[Input for this task]
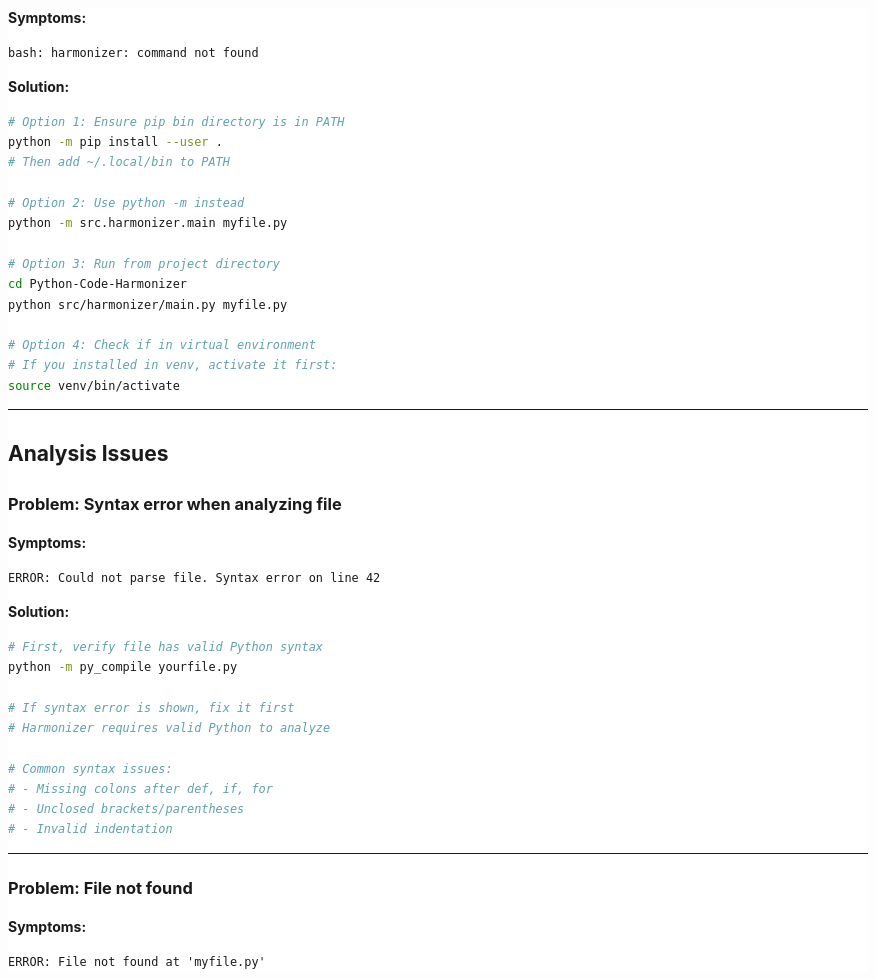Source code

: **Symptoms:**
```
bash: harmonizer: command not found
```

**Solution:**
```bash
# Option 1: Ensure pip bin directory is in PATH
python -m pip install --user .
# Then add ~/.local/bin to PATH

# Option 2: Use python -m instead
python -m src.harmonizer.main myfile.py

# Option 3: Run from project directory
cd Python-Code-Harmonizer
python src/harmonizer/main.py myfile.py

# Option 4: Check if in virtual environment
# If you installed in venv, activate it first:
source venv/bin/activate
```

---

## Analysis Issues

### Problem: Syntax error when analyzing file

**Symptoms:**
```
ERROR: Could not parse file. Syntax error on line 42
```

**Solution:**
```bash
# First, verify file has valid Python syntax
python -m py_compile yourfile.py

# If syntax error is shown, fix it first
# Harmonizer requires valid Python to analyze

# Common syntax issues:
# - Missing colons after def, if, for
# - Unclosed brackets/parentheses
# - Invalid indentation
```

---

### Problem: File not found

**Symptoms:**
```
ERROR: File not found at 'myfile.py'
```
--
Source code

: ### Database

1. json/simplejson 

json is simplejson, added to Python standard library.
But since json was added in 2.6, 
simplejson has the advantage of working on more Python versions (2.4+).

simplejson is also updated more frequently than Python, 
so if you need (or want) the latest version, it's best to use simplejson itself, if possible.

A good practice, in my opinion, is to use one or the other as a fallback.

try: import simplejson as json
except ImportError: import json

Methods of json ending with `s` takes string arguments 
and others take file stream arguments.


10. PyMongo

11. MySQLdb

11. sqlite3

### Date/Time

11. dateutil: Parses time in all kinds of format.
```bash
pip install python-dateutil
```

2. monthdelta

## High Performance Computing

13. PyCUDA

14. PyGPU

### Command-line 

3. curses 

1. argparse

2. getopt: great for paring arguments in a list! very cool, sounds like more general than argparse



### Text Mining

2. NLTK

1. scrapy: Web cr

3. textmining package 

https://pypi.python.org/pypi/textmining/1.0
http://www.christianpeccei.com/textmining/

[Requirement] Wherever a line of the listing above contains the string "import", copy that line.

[Response to this task]
try: import simplejson as json
except ImportError: import json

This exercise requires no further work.